◆ EXCERPTED DATA:

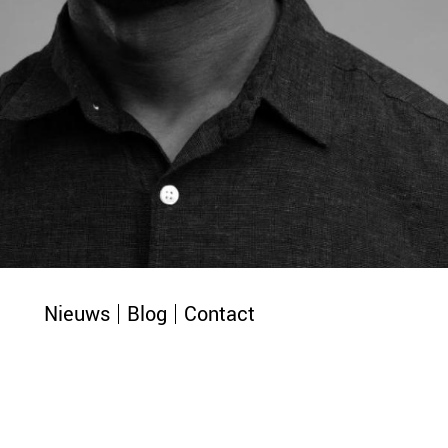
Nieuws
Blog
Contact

==

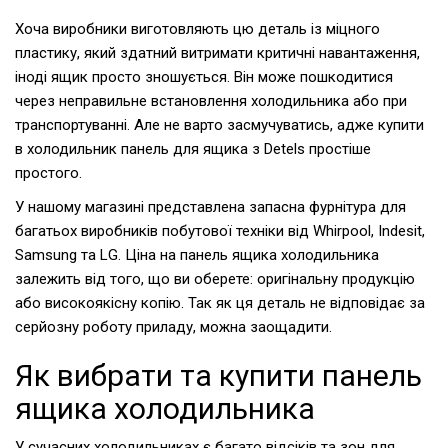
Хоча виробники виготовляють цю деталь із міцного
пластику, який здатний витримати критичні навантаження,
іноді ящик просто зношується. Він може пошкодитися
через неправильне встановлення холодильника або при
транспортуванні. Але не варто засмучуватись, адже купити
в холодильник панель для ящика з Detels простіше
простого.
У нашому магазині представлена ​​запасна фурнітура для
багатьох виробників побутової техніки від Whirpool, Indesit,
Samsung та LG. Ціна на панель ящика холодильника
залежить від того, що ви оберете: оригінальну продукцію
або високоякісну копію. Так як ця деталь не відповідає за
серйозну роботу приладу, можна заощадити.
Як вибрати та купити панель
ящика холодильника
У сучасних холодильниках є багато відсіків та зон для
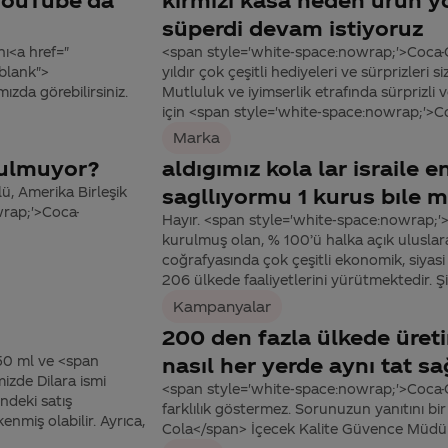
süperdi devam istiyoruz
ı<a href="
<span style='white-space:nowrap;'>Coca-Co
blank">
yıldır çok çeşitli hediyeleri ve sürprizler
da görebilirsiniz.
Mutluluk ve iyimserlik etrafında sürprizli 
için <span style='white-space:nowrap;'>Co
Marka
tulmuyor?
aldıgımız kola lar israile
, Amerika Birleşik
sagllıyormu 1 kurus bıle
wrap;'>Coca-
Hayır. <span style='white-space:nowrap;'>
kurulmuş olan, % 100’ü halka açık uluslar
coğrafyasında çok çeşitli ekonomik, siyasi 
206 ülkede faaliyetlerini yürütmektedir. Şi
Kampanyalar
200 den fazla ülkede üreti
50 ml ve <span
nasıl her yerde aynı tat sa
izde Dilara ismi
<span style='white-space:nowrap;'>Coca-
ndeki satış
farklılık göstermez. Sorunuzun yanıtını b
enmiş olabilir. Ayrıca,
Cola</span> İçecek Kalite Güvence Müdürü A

---

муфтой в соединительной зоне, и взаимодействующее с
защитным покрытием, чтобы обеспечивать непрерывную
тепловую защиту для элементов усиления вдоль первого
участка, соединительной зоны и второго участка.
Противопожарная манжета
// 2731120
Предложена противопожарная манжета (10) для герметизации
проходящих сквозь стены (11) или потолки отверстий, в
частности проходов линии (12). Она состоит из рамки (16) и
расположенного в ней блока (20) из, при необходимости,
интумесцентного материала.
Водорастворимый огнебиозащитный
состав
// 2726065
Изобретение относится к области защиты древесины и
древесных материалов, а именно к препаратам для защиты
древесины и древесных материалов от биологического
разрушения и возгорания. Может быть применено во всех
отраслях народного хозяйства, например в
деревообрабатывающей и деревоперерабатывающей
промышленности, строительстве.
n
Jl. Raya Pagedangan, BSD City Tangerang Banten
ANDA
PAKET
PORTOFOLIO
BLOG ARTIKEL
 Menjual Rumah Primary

◆ TASK GOAL: Repeat, exactly as they stand above, the lines from the line with "ndeki satış" to the line with "Cola</span> İçecek Kalite Güvence Müdürü A", both lines included.

◆ REPLY:
ndeki satış
farklılık göstermez. Sorunuzun yanıtını b
enmiş olabilir. Ayrıca,
Cola</span> İçecek Kalite Güvence Müdürü A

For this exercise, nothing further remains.